## Study questions
1. Duplicate everything from "Our first experiment" down to "ev_A + shap_values_A.sum(1)" in the baseline experiment text.
2. In the baseline experiment text, which model output is used to measure demographic parity?
───── Text shown
Our first experiment is a simple baseline check where we refrain from introducing any sex-specific reporting errors. While we could use any model output to measure demographic parity, we use the continuous log-odds score from a binary XGBoost classifier. As expected, this baseline experiment results in no significant demographic parity difference between the credit scores of men and women. We can see this by plotting the difference between the average credit score for women and men as a bar plot and noting that zero is close to the margin of error (note that negative values mean women have a lower average predicted risk than men, and positive values mean that women have a higher average predicted risk than men):

[2]:
N = 10000
shap_values_A, sex_A, X_A, ev_A = run_credit_experiment(N)
model_outputs_A = ev_A + shap_values_A.sum(1)
glabel = "Demographic parity difference\nof model output for women vs. men"
xmin = -0.8
xmax = 0.8
shap.group_difference_plot(
    shap_values_A.sum(1), sex_A, xmin=xmin, xmax=xmax, xlabel=glabel
)
──────────
───── Recorded information
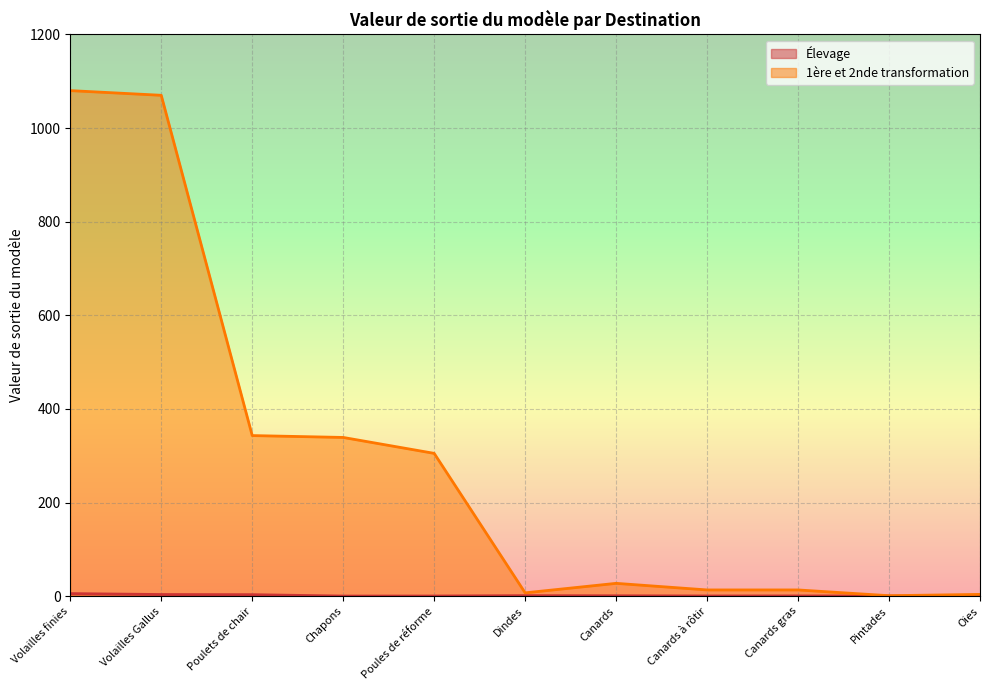

True or false: Élevage and 1ère et 2nde transformation cross at least once.

False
──────────
## Exercise solutions
1.
Our first experiment is a simple baseline check where we refrain from introducing any sex-specific reporting errors. While we could use any model output to measure demographic parity, we use the continuous log-odds score from a binary XGBoost classifier. As expected, this baseline experiment results in no significant demographic parity difference between the credit scores of men and women. We can see this by plotting the difference between the average credit score for women and men as a bar plot and noting that zero is close to the margin of error (note that negative values mean women have a lower average predicted risk than men, and positive values mean that women have a higher average predicted risk than men):

[2]:
N = 10000
shap_values_A, sex_A, X_A, ev_A = run_credit_experiment(N)
model_outputs_A = ev_A + shap_values_A.sum(1)

2. The continuous log-odds score from a binary XGBoost classifier.